WHAT IS REQUIRED ->
Print the listing in full, with no character changed.

RECORDS SHOWN START

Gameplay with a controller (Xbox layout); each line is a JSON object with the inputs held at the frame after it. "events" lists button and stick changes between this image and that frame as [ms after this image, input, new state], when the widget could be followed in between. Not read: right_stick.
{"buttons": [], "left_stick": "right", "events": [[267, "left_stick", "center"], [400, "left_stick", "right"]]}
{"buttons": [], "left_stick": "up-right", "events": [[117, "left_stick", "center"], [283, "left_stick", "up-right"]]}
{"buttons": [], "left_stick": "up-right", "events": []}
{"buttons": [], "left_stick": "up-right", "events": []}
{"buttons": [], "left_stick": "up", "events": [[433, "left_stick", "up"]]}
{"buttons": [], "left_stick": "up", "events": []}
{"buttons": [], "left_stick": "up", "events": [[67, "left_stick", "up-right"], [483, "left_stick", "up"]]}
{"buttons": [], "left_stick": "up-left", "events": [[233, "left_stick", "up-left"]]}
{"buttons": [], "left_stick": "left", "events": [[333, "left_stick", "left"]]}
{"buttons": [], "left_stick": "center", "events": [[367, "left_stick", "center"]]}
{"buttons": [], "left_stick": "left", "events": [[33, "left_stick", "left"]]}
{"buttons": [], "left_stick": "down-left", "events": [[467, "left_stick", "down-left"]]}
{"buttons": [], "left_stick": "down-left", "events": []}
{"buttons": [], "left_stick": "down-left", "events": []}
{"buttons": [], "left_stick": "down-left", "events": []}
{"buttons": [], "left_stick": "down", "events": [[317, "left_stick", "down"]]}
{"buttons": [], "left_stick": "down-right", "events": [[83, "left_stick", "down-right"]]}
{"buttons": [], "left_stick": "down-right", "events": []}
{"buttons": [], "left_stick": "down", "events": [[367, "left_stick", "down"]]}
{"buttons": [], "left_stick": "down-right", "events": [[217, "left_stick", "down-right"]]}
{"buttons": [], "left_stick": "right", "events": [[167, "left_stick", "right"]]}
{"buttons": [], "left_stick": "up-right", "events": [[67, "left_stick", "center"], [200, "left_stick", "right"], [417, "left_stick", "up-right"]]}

RECORDS SHOWN END

PROBLEM SOLUTION ->
Gameplay with a controller (Xbox layout); each line is a JSON object with the inputs held at the frame after it. "events" lists button and stick changes between this image and that frame as [ms after this image, input, new state], when the widget could be followed in between. Not read: right_stick.
{"buttons": [], "left_stick": "right", "events": [[267, "left_stick", "center"], [400, "left_stick", "right"]]}
{"buttons": [], "left_stick": "up-right", "events": [[117, "left_stick", "center"], [283, "left_stick", "up-right"]]}
{"buttons": [], "left_stick": "up-right", "events": []}
{"buttons": [], "left_stick": "up-right", "events": []}
{"buttons": [], "left_stick": "up", "events": [[433, "left_stick", "up"]]}
{"buttons": [], "left_stick": "up", "events": []}
{"buttons": [], "left_stick": "up", "events": [[67, "left_stick", "up-right"], [483, "left_stick", "up"]]}
{"buttons": [], "left_stick": "up-left", "events": [[233, "left_stick", "up-left"]]}
{"buttons": [], "left_stick": "left", "events": [[333, "left_stick", "left"]]}
{"buttons": [], "left_stick": "center", "events": [[367, "left_stick", "center"]]}
{"buttons": [], "left_stick": "left", "events": [[33, "left_stick", "left"]]}
{"buttons": [], "left_stick": "down-left", "events": [[467, "left_stick", "down-left"]]}
{"buttons": [], "left_stick": "down-left", "events": []}
{"buttons": [], "left_stick": "down-left", "events": []}
{"buttons": [], "left_stick": "down-left", "events": []}
{"buttons": [], "left_stick": "down", "events": [[317, "left_stick", "down"]]}
{"buttons": [], "left_stick": "down-right", "events": [[83, "left_stick", "down-right"]]}
{"buttons": [], "left_stick": "down-right", "events": []}
{"buttons": [], "left_stick": "down", "events": [[367, "left_stick", "down"]]}
{"buttons": [], "left_stick": "down-right", "events": [[217, "left_stick", "down-right"]]}
{"buttons": [], "left_stick": "right", "events": [[167, "left_stick", "right"]]}
{"buttons": [], "left_stick": "up-right", "events": [[67, "left_stick", "center"], [200, "left_stick", "right"], [417, "left_stick", "up-right"]]}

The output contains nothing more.